This means I’ll need to keep semi-active throughout the day if I want enough calories to afford dinner or maybe a snack of some kind. But like I said before, my 15-minute breaks from work are usually all I need to get in enough physical movement.Now, a Net 600 calorie diet doesn’t mean you can fill up on chocolate and cupcakes and expect to remain healthy. A lot of people don’t believe calorie counting diets work because it is really easy to still eat terrible while keeping under a certain goal.
To get calories to work correctly, you need to make better choices regarding what you eat. In this aspect, you need to stay motivated and have a certain level of determination to meet your nutritional requirements.

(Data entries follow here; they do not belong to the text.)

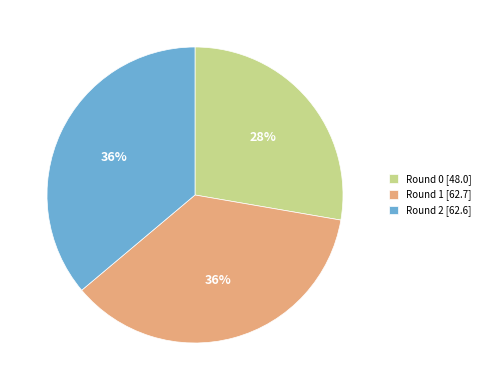

Combined, do Round 0 [48.0] and Round 1 [62.7] account for over 50%?

Yes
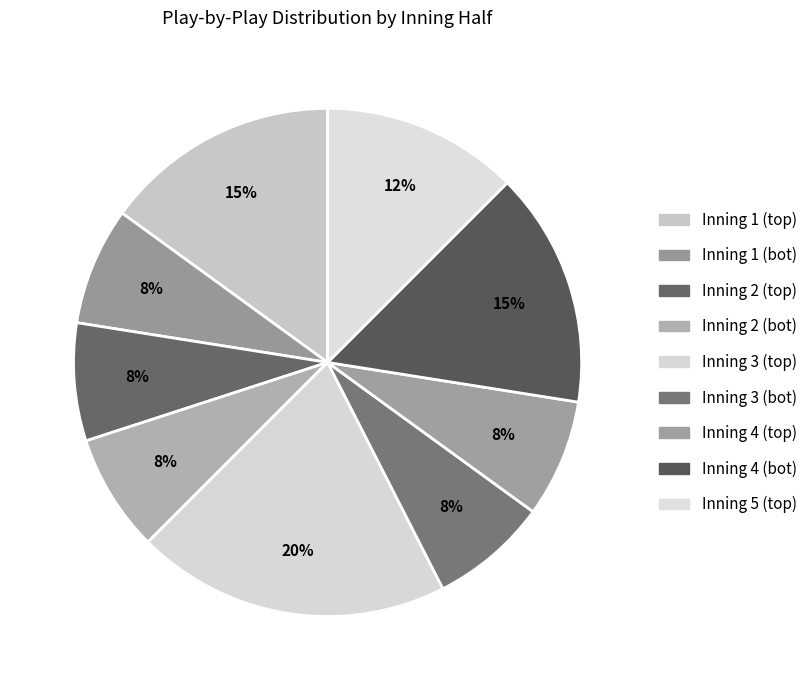

Rank the categories by value from lowest to highest.

Inning 1 (bot), Inning 2 (top), Inning 2 (bot), Inning 3 (bot), Inning 4 (top), Inning 5 (top), Inning 1 (top), Inning 4 (bot), Inning 3 (top)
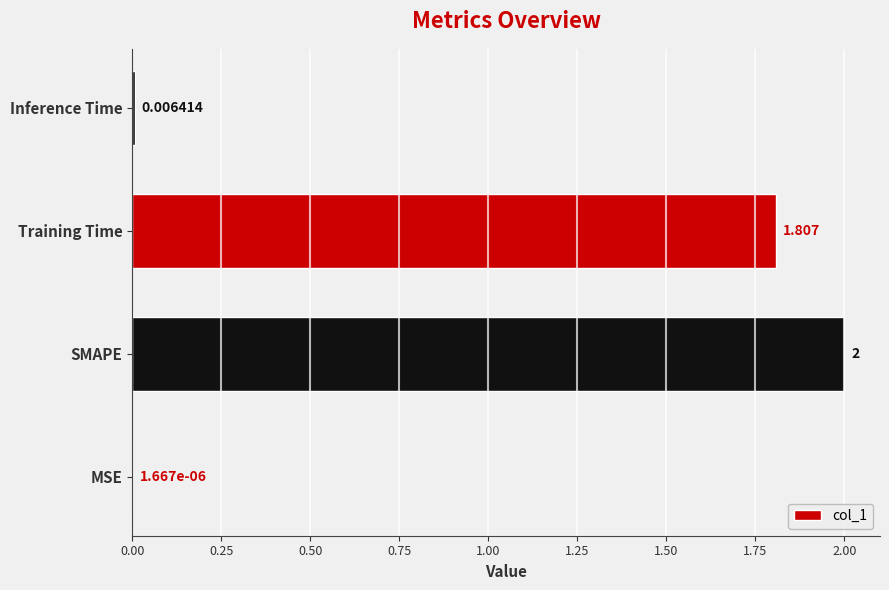

At which label is the value closest to 1?

Training Time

I am a believer in being able to eat almost anything you want as long as it’s in moderation. So, this means I really don’t have a specific dietary food plan in mind. It’s all about eating well and making good choices. Sure, I’ll have a few pieces of chocolate here and there. But I’ll offset it with other nutritionally-rich foods.
Facing My Biggest Problems
The most important part of the Net 600 experiment is addressing my biggest issues when it comes to eating. Late at night, I have a penchant for snacking…usually on terrible foods. However, I’ve noticed I snack far less if I spend my evenings being active in some way.
For instance, I’ll often binge-watch Netflix or YouTube. It’s during these moments that I eat the most. However, I snack very little if I am playing a game, blogging or writing my novel.
Identifying your weak points is often difficult. A lot of us will do something purely out of habit without realizing it. But when you do identify those issues, you need to take steps to correct them. Otherwise, you’ll never reach your goals.
Going All Out This Time
I am getting back into YouTube and making this Net 600 thing work. Don’t worry, I’ll stop if I feel that I am not getting enough food or feel weak. However, I have a good feeling that this will work – at least for me. If I can maintain this process, I should weigh nearly 200 pounds by Christmas.
Theoretically, I should drop about 3.4 pounds per week while doing this. I guess we’ll see how it goes.